> **Brief**
Every line in the records below with the string "video" is to be copied out.
Top of Provided material
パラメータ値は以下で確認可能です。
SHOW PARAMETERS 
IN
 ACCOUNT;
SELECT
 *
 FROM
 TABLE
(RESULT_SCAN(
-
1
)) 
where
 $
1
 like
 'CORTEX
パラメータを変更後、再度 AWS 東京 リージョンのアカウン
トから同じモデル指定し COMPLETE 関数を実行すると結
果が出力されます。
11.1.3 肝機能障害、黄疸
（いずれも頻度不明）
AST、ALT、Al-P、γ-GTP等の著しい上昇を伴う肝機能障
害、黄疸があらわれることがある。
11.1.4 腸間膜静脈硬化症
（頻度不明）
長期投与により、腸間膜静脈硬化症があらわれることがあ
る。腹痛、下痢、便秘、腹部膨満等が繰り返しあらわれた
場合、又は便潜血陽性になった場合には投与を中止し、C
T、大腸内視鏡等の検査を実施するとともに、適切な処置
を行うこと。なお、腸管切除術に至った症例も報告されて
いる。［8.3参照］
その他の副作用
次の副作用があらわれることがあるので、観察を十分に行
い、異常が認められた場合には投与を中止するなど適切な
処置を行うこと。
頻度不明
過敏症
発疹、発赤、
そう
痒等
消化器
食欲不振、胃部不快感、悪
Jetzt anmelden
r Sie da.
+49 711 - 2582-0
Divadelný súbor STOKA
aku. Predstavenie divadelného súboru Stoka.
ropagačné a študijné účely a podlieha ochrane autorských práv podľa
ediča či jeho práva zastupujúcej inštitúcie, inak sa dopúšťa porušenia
Bottom of Provided material
Top of Provided material
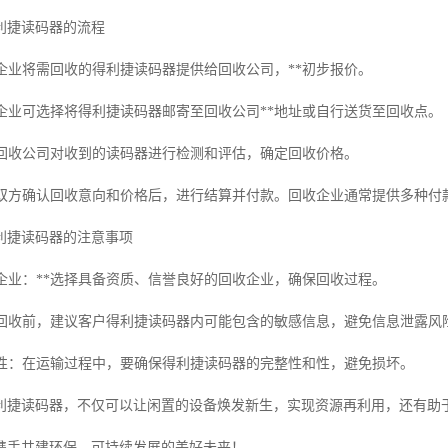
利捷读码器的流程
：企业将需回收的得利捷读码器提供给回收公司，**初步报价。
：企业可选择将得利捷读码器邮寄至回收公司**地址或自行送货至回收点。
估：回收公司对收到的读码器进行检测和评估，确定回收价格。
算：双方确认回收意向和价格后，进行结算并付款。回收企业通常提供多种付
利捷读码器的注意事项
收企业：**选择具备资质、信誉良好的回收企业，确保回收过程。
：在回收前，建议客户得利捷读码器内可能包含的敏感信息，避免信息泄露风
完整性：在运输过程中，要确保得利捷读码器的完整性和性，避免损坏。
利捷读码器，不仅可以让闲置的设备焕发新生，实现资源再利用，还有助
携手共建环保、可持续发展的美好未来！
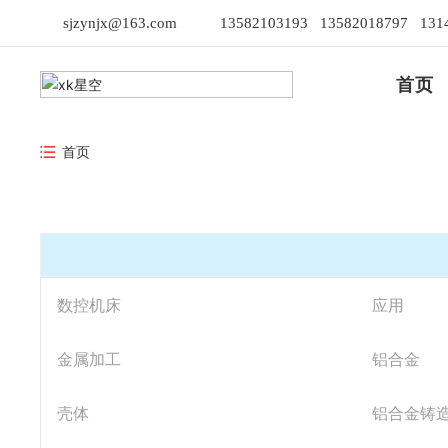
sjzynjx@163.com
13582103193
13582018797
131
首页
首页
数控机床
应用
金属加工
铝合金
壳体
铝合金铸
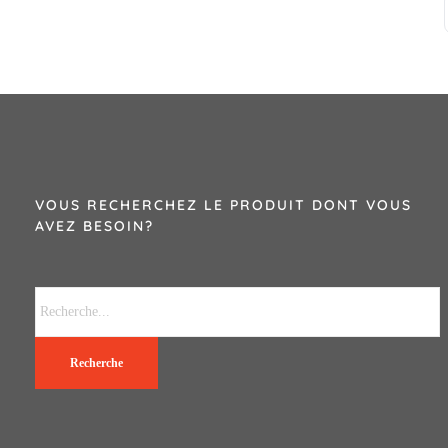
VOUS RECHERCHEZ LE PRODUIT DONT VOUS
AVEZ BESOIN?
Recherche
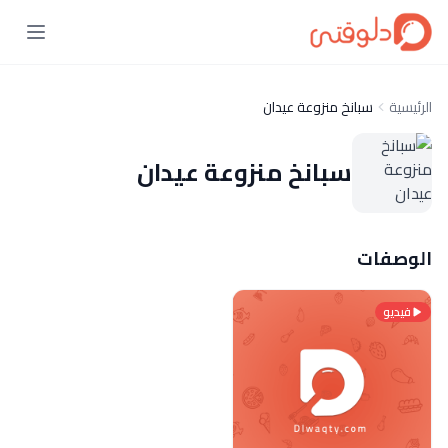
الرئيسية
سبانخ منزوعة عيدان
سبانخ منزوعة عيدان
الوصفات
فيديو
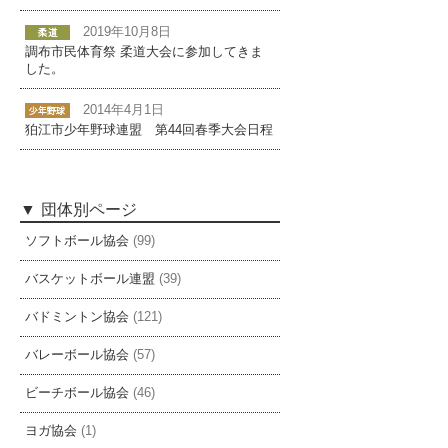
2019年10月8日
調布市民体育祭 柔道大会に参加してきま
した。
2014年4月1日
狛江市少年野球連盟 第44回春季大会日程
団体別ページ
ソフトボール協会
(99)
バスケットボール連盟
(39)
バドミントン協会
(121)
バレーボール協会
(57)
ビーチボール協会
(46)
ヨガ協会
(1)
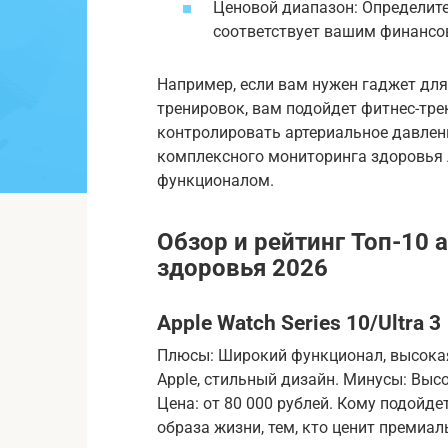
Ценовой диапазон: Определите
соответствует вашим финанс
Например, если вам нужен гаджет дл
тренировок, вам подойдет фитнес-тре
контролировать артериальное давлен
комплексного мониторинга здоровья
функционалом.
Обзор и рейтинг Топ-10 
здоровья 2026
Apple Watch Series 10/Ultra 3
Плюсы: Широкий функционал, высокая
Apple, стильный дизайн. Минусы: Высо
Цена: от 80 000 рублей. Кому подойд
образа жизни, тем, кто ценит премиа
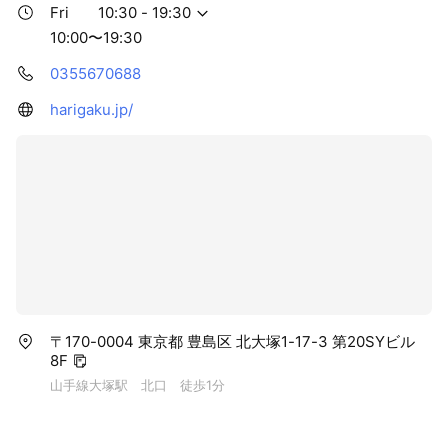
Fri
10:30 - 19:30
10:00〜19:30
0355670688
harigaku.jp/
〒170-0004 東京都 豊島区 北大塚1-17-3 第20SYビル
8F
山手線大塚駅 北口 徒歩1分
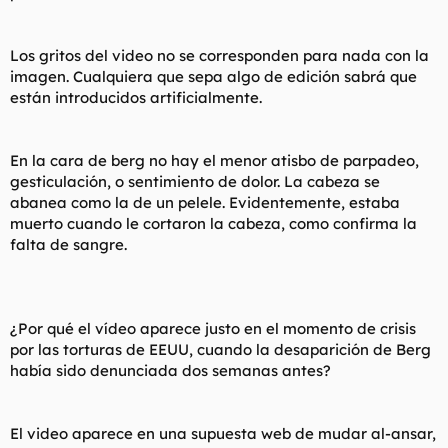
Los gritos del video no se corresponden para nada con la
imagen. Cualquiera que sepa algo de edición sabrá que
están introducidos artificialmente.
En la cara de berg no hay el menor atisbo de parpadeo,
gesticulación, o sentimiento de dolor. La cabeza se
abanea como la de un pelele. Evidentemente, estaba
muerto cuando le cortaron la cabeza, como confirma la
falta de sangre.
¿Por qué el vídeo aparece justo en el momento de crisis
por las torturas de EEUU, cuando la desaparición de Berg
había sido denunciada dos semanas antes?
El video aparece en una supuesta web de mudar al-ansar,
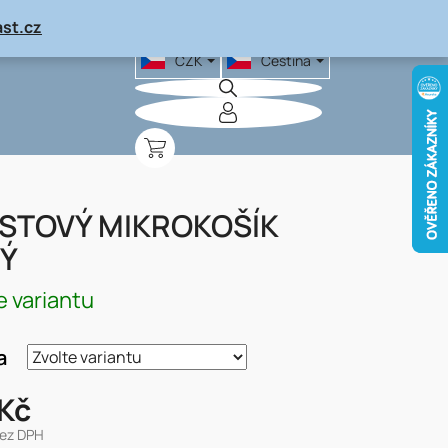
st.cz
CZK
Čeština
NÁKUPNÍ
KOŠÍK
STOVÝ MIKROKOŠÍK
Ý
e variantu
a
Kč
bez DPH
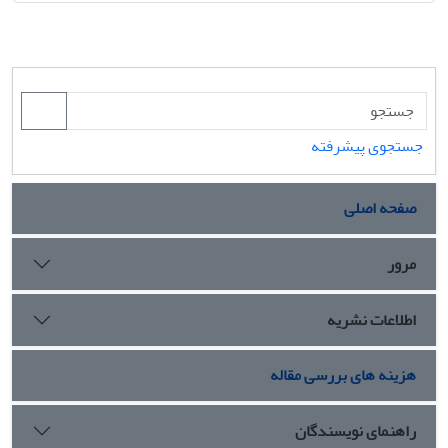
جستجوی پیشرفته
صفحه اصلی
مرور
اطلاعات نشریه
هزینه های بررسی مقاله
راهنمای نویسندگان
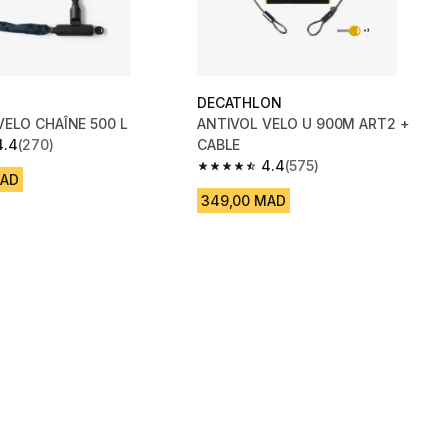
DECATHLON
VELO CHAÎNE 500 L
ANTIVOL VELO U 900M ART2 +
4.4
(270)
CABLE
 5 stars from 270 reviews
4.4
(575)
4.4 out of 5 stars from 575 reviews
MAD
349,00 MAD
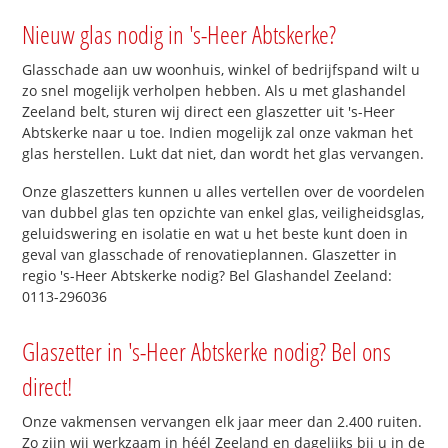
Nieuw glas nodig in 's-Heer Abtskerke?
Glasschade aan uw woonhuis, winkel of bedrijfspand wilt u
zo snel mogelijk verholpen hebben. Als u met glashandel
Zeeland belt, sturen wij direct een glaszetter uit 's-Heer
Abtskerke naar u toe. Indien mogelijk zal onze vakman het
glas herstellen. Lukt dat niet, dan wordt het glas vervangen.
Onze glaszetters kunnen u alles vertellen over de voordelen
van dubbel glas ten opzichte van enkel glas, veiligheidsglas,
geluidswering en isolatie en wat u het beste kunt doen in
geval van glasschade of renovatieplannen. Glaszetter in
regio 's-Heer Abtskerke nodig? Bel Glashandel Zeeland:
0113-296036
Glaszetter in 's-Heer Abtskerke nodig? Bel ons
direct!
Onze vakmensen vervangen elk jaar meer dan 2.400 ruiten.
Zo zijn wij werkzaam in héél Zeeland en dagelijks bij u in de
Bottom of Provided material
> **Task result**
Los gritos del video no se corresponden para nada con la
El video aparece en una supuesta web de mudar al-ansar,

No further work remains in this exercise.